--- Entries shown Enclosed Below ---

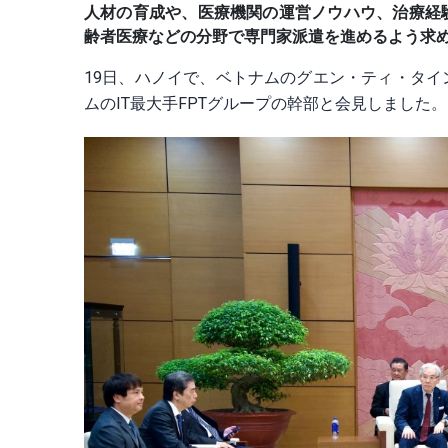
人材の育成や、医療機関の運営ノウハウ、治療経
齢者医療などの分野で専門家派遣を進めるよう求
19日、ハノイで、ベトナムのグエン・ティ・タ
ムのIT最大手FPTグループの幹部と会見しました。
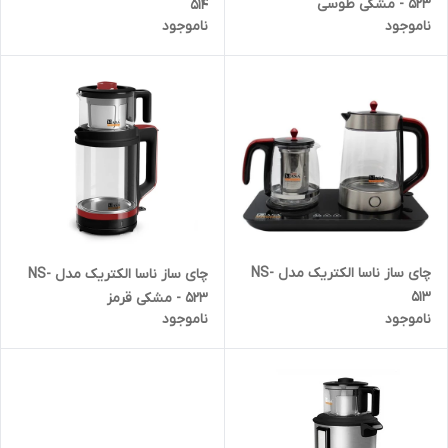
523 - مشکی طوسی
514
ناموجود
ناموجود
چای ساز ناسا الکتریک مدل NS-
چای ساز ناسا الکتریک مدل NS-
513
523 - مشکی قرمز
ناموجود
ناموجود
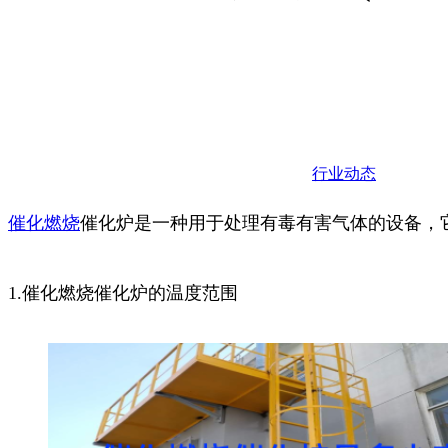
行业动态
催化
燃烧
催化炉是一种用于处理有毒有害气体的设备，
1.催化燃烧催化炉的温度范围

--- End of Enclosed Entries shown ---

*Exercise brief*
Transcribe all of the entries word for word, but skip any pictures they contain.

*Response for this exercise*
人材の育成や、医療機関の運営ノウハウ、治療経
齢者医療などの分野で専門家派遣を進めるよう求
19日、ハノイで、ベトナムのグエン・ティ・タ
ムのIT最大手FPTグループの幹部と会見しました。
523 - مشکی طوسی
514
ناموجود
ناموجود
چای ساز ناسا الکتریک مدل NS-
چای ساز ناسا الکتریک مدل NS-
513
523 - مشکی قرمز
ناموجود
ناموجود
行业动态
催化
燃烧
催化炉是一种用于处理有毒有害气体的设备，
1.催化燃烧催化炉的温度范围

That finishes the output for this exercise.